Давая общую характеристику русской культуры, Шмеман говорит о ней как о другой России — «России легкой»: ведь русская культура «ни на ком и ни на чем не ставит крест, ни над чем и ни над кем не выносит окончательный суд и приговор, никогда не отказывается от надежды. Спасение всегда возможно, всегда возможно возрождение, человек всегда может вернуться к совести, и потому человек к человеку обращен прежде всего совестью, состраданием, “участием” < ... >. Русская культура наполнена свидетельством о зле и страдании, об уродстве и часто безысходной печали. И все же ее “изображение вечности”, ее общий образ и воздух ее, воспринимаемый в целом, остаются светлыми» (стр. 314—315).

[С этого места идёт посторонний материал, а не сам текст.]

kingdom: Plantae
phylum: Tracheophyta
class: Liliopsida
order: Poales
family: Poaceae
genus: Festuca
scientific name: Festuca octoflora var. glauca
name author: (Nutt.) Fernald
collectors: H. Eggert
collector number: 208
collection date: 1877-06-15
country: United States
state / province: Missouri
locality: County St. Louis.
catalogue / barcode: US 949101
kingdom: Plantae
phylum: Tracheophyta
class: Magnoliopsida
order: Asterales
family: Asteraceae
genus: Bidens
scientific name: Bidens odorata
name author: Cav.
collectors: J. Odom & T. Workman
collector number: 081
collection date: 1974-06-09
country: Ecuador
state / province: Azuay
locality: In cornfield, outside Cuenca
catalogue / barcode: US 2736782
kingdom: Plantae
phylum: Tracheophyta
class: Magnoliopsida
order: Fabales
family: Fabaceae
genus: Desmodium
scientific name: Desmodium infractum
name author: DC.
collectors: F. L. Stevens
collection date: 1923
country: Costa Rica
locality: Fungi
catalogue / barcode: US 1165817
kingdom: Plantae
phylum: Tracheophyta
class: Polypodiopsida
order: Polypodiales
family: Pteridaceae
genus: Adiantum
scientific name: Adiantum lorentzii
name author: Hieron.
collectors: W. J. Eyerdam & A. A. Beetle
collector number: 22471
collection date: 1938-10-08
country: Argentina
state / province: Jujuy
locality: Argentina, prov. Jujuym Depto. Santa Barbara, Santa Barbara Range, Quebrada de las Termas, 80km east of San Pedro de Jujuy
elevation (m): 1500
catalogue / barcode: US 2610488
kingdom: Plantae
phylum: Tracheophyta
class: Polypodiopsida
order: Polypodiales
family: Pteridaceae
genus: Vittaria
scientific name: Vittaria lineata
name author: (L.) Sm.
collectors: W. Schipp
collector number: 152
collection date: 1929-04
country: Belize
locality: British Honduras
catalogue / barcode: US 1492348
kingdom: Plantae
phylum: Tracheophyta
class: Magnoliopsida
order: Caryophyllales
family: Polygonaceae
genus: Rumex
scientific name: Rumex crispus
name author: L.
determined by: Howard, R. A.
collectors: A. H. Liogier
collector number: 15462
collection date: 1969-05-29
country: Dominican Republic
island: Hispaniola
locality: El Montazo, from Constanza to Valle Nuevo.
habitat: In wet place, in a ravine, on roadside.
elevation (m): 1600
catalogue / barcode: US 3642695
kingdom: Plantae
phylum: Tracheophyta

Говоря о Пушкине в беседе, уже относящейся к другому циклу, Шмеман настаивает, что «в пушкинском подходе к миру и жизни» нет одного — «в нем нет хулы и бессмыслицы» (стр. 333). Даже у Толстого — его жуткий страх, страх смерти, небытия — не метафизический, а утробный: «ужас перед разрушением жизни, распадом, разложением того, что одно дано, прекрасно и стройно» (стр. 155). Русская культура, нашедшая гармонию в Пушкине, затем — утратив ее — жила ее отсветом, памятью о том, что она реальна. И Достоевский, вроде бы совершенно не гармоничный писатель, оказывается ближайшим к Пушкину в одном, важнейшем для Шмемана, — в том, что никогда не сомневался в творчестве, в культуре, не испытывал соблазна отрицания культуры (стр. 162, 164), столь родственного русской традиции, столь полно и страстно проявившегося у Гоголя или у Толстого.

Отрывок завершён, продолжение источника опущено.